Präsident Bush am Mittwoch ersuchte um Kongreß reauthorize schnell den Notfallplan des Präsidenten für AIDS Entlastung vor dem Industrielandgipfel der Gruppe der Acht nächste Woche im Hokkaido, Japan, Reuters-Berichte.
Senatsführer letzte Woche suchten, Gesetzgebung (S 2731) zu holen die PEFPAR zum Boden für eine Abstimmung reauthorize, aber einige Republikanische Senatoren blockierten sie wegen seiner Kosten. Die Maßnahme würde $50 Milliarde in der Finanzierung in fünf Jahren für HIV-/AIDS, Tuberkulose- und Malariaprogramme autorisieren (Zakaria, Reuters, 7/2). Das Haus führte seine Version (STUNDE 5501) der Maßnahme im April. Bush hat gesagt, er möchte, dass die Senatsversion genehmigt wird, also er sie als Hebelkraft verwenden kann, um um um andere Länder am Gipfel zu bitten, um größere Beiträge HIV/AIDS (Täglichen HIV/AIDS Bericht Kaiser, 6/30) kämpfen zu lassen.

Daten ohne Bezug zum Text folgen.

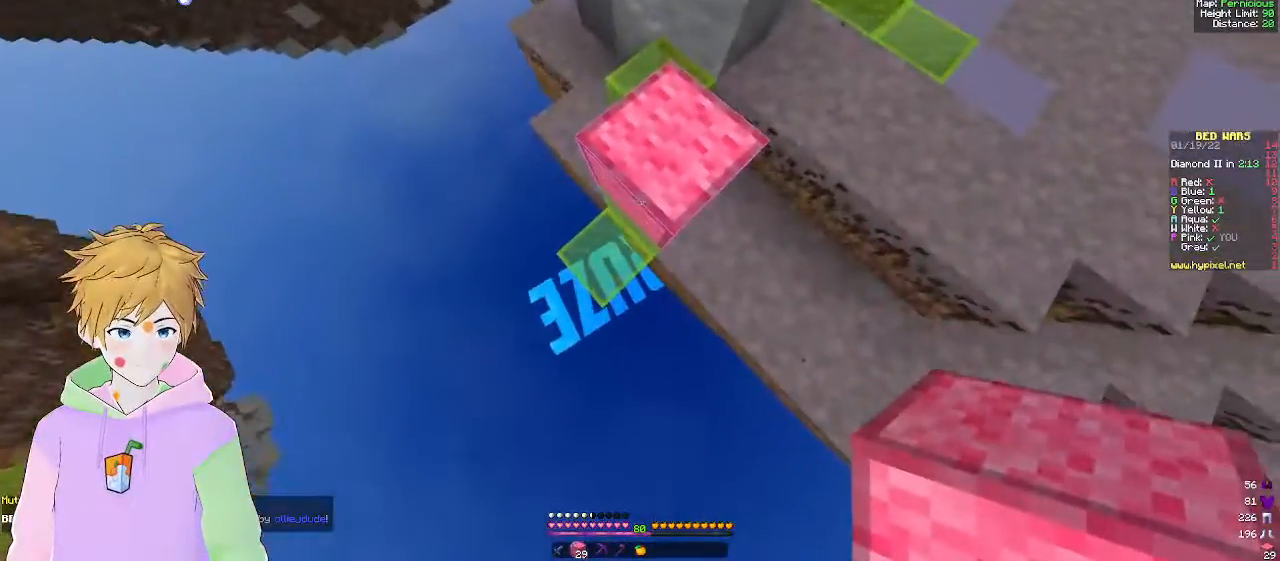
{"keys": ["a", "s"], "mouse": [], "events": [[317, "mouse_right", "down"], [483, "mouse_right", "up"]]}
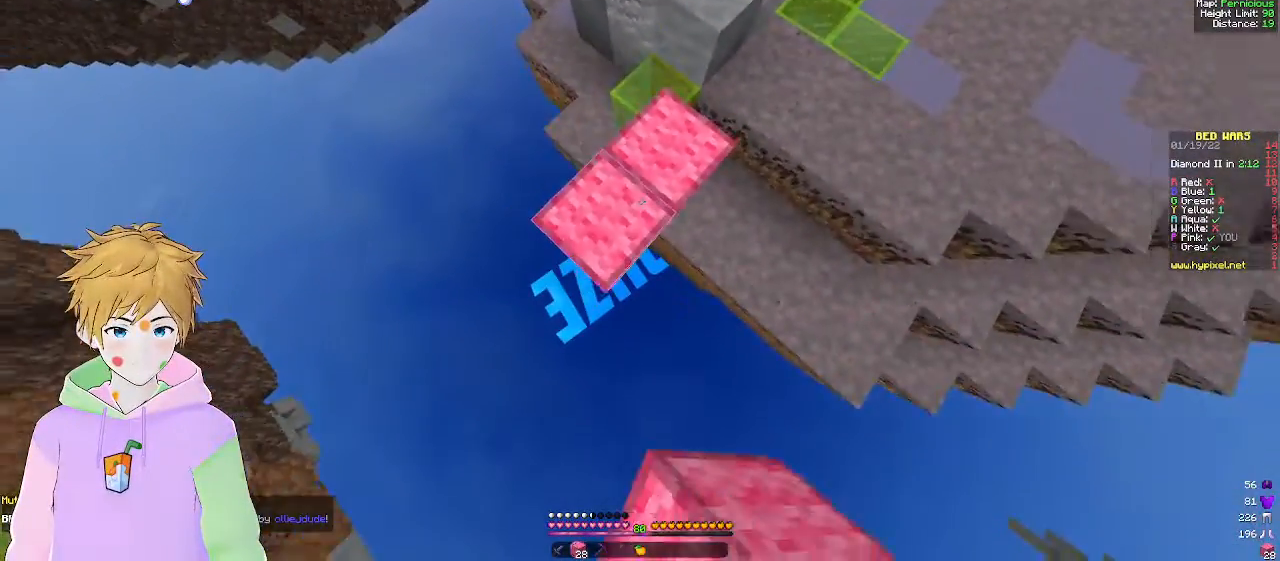
{"keys": ["a", "s"], "mouse": [], "events": [[50, "mouse_right", "down"], [167, "mouse_right", "up"]]}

„Es ist sehr wichtiges, dass Kongreß diesen Plan reauthorize,“ Bush sagte, Hinzufügen, „Eins meiner wirklich wichtigen Sammlung der Tagesordnungspunkte [seien Sie],… unsere Partner, um Verpflichtungen einzugehen und Verpflichtungen zu erfüllen“, um HIV/AIDS in Entwicklungsländern (Reuters, 7/2) zu kämpfen. Er sagte auch, „Wir benötigen Leute, die nicht nur Versprechen machen, aber Checks, um der Menschenrechte und der Menschenwürde willen und um des Friedens willen“ schreiben (Holzfäller, AP/Google.com, 7/2). Abgeordneter Pressereferent Tony Fratto des Weißen Hauses sagte, dass Bush dieser Kongreß würde verabschieden die Rechnung der neuen Bevollmächtigung „sehr optimistisch“ bleibt. „Alle Diskussionen sind positiv gewesen,“ sagte Fratto (Stolberg, New York Times, 7/3).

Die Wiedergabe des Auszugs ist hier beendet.